Philadelphia officials give warning about sale, use of illegal fireworks

PHILADELPHIA (WPVI) -- With the Fourth of July holiday weekend just a week away, Philadelphia officials are warning about illegal fireworks being sold - and set off - in unauthorized places.

At Tioga and Howard streets in Philadelphia's Kensington section, Action News found an illegal fireworks stand set up in front of an elementary school.

On display, our cameras saw aerial mortars and a line of customers ready to buy.

We asked the salesperson if he was licensed to sell.

Under Pennsylvania law, aerial fireworks can only be sold in brick and mortar stores, which must hold a license to sell by the state Department of Agriculture.

The person running the stand said they were not aware of the rule.

Philadelphia Managing Director Brian Abernathy says illegal fireworks are a problem across the East Coast.

"The city has received many complaints about fireworks going off at all hours, disrupting sleep, causing anxiety in people and pets and generally interfering with residents' quality of life," Abernathy said.

The city fire code bans the use of consumer fireworks within 150 feet of occupied properties.

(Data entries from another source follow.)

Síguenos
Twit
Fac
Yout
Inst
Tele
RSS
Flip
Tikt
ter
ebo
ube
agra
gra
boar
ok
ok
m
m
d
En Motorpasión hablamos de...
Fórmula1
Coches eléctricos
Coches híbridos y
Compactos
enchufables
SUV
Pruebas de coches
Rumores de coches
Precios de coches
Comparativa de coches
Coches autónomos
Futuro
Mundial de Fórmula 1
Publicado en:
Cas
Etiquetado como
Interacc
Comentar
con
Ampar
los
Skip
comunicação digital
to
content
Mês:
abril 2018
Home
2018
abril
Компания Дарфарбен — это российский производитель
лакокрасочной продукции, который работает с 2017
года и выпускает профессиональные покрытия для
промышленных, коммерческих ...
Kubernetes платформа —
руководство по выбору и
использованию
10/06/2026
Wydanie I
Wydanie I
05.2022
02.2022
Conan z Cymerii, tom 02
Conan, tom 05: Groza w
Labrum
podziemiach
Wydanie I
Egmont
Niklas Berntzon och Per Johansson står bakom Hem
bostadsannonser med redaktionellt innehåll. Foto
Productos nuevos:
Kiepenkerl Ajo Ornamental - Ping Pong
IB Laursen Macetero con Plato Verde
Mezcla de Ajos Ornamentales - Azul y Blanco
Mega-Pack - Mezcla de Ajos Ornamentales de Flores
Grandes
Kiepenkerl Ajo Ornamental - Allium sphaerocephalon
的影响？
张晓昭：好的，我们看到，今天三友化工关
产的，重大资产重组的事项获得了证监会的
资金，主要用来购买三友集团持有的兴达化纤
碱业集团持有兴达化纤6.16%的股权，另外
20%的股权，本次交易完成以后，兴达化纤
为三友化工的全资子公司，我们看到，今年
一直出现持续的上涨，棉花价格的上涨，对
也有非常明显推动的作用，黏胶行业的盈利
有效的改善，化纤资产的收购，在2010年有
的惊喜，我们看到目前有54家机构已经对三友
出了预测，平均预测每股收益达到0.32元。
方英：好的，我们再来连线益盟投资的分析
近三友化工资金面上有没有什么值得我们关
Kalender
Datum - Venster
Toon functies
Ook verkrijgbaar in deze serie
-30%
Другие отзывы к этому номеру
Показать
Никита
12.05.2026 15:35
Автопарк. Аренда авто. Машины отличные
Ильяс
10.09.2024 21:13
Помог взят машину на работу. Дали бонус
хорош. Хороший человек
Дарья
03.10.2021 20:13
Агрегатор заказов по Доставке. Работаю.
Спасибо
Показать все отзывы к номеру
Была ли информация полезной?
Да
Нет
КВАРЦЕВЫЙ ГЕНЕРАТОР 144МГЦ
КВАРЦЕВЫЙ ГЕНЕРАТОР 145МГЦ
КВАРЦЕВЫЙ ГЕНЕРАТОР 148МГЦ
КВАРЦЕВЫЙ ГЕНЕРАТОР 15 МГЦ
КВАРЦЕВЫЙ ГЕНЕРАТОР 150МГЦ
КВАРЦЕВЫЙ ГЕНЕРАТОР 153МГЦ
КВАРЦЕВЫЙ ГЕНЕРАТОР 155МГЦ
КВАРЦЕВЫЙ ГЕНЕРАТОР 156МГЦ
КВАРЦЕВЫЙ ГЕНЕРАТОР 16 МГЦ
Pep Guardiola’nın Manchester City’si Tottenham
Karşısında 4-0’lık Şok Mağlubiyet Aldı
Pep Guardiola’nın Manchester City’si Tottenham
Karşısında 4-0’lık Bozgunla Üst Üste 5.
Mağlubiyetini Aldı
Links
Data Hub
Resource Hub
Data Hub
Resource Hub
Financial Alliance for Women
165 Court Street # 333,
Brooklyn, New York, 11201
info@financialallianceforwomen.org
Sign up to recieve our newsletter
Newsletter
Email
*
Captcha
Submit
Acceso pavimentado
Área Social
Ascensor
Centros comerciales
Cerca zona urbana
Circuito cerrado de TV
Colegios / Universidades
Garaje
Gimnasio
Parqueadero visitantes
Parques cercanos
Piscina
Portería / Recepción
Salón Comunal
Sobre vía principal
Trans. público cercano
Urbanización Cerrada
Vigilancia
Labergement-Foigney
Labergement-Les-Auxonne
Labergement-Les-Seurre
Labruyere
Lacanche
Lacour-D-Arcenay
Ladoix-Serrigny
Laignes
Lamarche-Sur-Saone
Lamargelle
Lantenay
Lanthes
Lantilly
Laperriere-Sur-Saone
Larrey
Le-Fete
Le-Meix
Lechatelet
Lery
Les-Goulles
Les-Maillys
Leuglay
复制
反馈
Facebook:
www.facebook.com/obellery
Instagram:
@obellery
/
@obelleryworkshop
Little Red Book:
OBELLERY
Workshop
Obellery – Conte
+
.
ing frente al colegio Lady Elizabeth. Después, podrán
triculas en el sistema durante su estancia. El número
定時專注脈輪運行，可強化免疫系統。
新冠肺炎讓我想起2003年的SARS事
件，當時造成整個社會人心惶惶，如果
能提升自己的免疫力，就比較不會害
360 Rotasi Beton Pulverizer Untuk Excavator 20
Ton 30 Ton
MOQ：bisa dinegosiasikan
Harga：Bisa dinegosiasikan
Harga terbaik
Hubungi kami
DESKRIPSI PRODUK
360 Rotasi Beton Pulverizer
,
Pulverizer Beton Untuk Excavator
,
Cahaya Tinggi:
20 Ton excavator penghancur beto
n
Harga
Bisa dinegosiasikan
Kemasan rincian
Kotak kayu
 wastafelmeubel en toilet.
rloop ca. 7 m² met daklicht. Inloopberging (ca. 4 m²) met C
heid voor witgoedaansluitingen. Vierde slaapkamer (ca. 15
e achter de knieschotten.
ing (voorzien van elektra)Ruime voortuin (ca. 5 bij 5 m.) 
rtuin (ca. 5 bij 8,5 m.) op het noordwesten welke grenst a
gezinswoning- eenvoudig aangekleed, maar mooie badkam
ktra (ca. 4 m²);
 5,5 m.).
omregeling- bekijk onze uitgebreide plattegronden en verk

It also prohibits people from setting off fireworks on public or private land without permission and against the law to sell on the streets.

"If residents witness sales of fireworks please call 911 or call their local police district the police will investigate reports of such activity when it is reported," he said.

In Philadelphia, sparklers and snappers can be sold without a license.

Consumer fireworks (e.g. roman candles, bottle rockets, firecrackers) sales require a license from the state, and the kinds of fireworks used for professional aerial displays (e.g. Fourth of July on the Parkway) are available only to pyrotechnics professionals licensed by the state.

Heavy-duty fireworks like M80s and M100s are illegal to sell in Pennsylvania.

Under state law, selling illegal fireworks is a third-degree felony with a maximum sentence of seven years and a fine up to $15,000. Selling consumer fireworks illegally is a second-degree misdemeanor with a maximum sentence of two years and fine up to $5,000.